Copy every row below word for word, leaving out the pictures.

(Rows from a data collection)
..............................
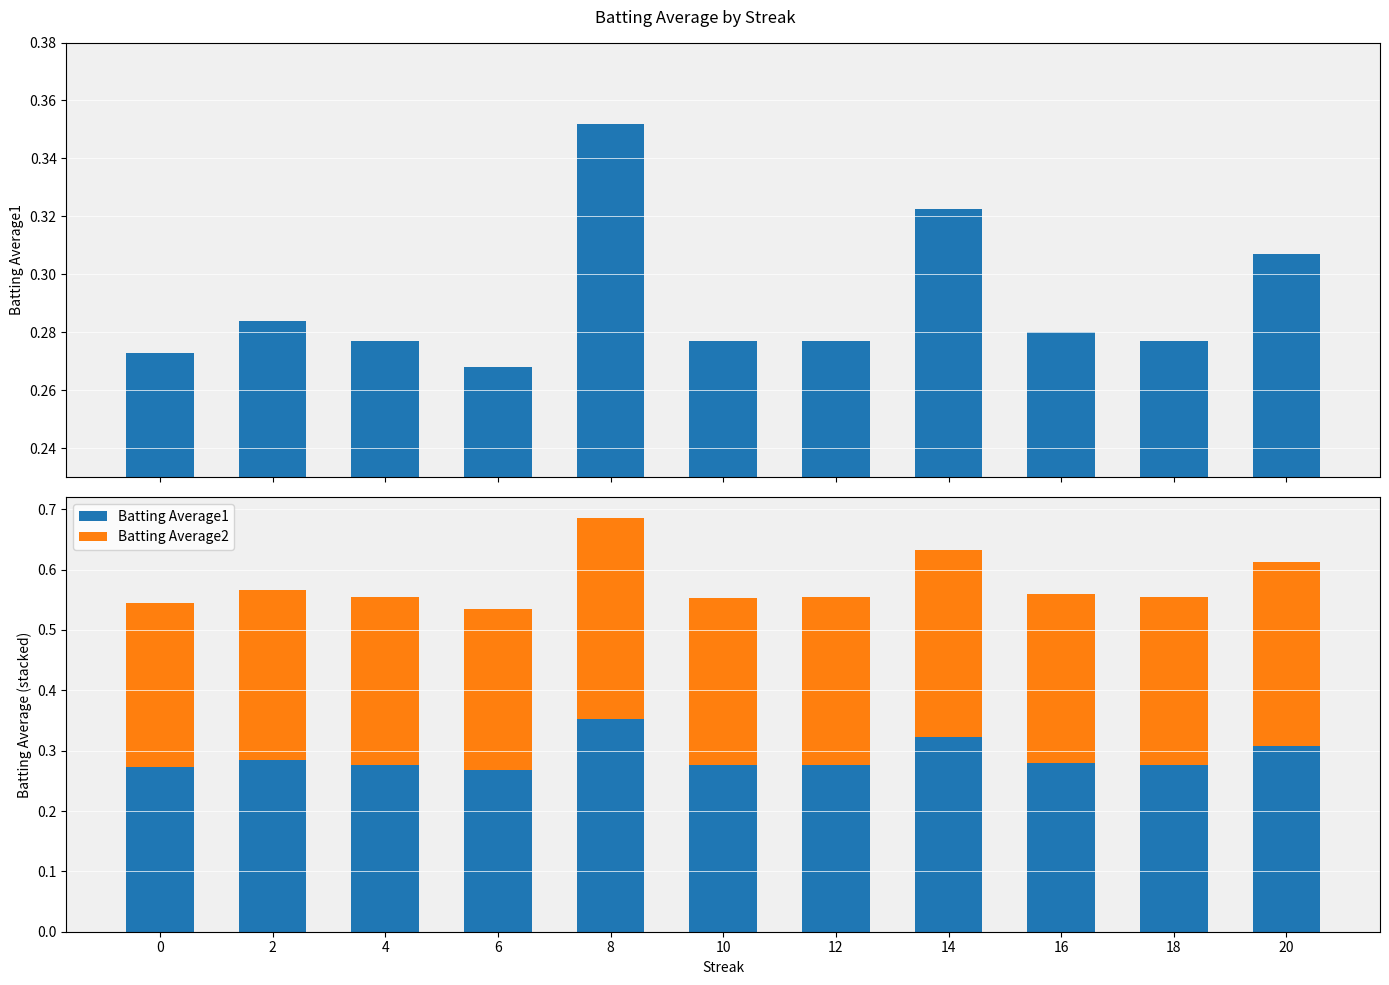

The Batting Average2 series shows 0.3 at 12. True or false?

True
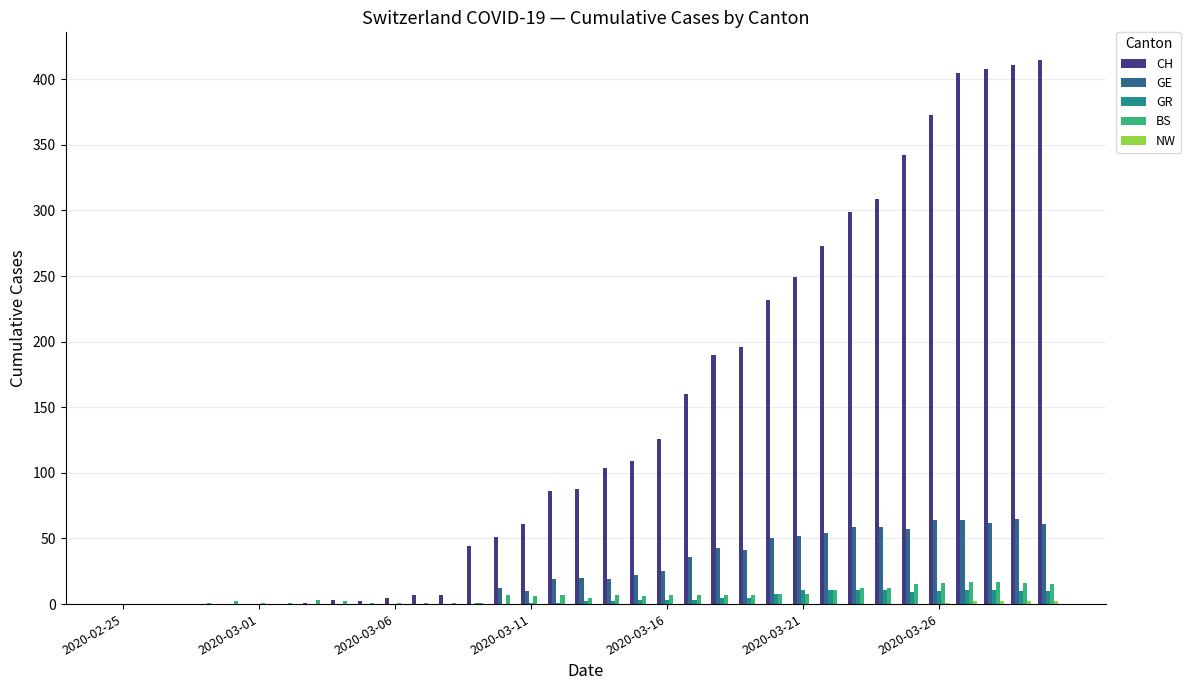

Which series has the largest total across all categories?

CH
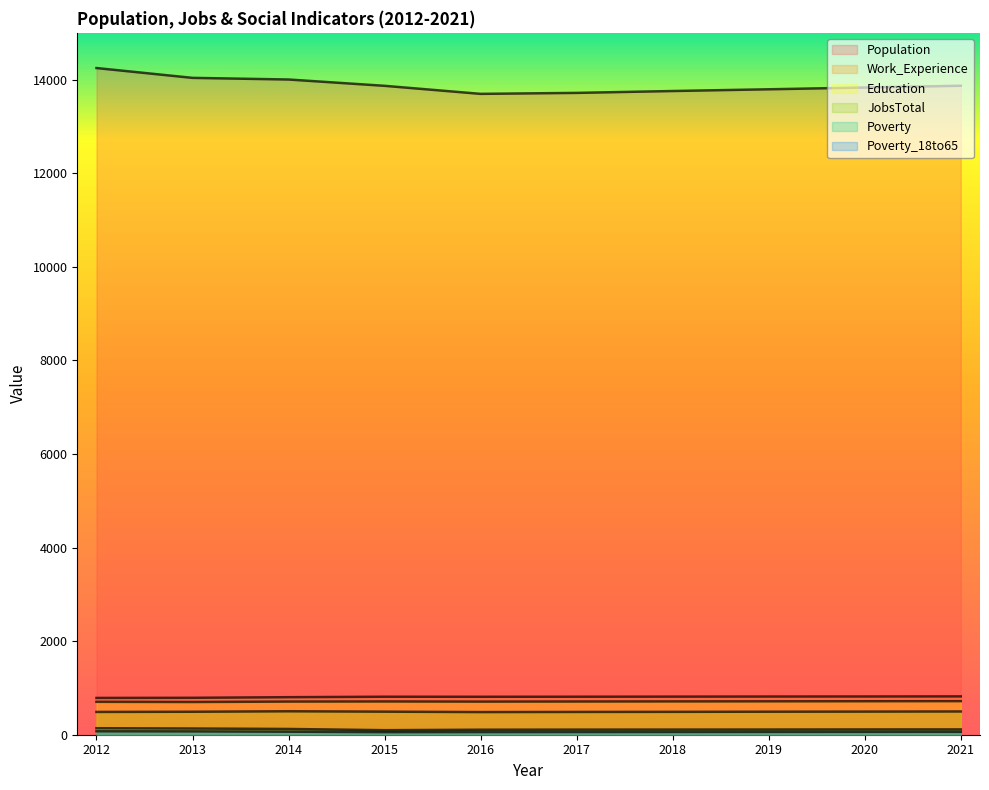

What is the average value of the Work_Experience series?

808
..............................
Solved exercise:
The Batting Average2 series shows 0.3 at 12. True or false?

True

Which series has the largest total across all categories?

CH

What is the average value of the Work_Experience series?

808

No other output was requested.